## PROVIDED RECORDS
##########

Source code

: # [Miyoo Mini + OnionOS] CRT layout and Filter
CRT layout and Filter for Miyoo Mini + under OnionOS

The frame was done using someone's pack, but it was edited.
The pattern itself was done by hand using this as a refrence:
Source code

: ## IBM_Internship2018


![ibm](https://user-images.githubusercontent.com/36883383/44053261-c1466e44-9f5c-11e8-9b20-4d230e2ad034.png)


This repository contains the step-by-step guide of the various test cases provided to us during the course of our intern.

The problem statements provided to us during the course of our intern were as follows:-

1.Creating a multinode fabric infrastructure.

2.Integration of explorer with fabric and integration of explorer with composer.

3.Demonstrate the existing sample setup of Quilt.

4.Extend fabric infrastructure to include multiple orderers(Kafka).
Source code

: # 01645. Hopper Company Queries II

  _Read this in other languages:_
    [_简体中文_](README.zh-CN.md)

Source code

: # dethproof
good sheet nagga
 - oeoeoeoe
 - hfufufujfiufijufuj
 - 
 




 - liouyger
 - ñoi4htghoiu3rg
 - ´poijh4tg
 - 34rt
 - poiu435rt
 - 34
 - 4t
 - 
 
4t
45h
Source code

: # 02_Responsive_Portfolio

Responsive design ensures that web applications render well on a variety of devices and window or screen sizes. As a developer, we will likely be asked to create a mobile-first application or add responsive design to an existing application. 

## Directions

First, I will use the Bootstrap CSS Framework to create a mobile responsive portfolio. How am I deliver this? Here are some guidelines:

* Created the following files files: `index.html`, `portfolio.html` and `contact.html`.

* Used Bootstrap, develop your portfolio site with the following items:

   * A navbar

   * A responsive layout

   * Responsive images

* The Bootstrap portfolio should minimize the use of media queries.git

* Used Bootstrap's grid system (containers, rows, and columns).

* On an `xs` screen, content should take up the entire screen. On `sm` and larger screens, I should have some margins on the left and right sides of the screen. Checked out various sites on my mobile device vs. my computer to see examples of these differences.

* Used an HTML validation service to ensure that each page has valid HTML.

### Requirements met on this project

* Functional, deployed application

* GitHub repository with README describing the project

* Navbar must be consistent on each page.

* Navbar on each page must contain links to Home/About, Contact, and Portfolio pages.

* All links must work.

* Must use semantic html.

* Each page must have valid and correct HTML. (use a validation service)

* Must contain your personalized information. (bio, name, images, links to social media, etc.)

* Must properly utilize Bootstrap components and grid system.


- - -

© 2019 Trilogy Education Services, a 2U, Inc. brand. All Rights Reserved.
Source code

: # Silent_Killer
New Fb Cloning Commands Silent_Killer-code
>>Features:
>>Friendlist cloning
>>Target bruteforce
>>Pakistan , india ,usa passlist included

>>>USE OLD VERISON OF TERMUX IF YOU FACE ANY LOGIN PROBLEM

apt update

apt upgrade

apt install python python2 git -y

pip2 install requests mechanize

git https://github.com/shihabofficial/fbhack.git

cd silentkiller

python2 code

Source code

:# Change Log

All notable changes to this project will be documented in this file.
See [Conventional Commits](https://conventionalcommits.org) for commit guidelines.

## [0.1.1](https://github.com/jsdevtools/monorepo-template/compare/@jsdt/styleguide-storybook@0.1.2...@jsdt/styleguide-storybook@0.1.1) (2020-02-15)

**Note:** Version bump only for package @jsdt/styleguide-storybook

##########

Copy the lines word for word, beginning at the line that contains "a validation service)" and stopping after the line that contains "apt upgrade".

* Each page must have valid and correct HTML. (use a validation service)

* Must contain your personalized information. (bio, name, images, links to social media, etc.)

* Must properly utilize Bootstrap components and grid system.


- - -

© 2019 Trilogy Education Services, a 2U, Inc. brand. All Rights Reserved.
Source code

: # Silent_Killer
New Fb Cloning Commands Silent_Killer-code
>>Features:
>>Friendlist cloning
>>Target bruteforce
>>Pakistan , india ,usa passlist included

>>>USE OLD VERISON OF TERMUX IF YOU FACE ANY LOGIN PROBLEM

apt update

apt upgrade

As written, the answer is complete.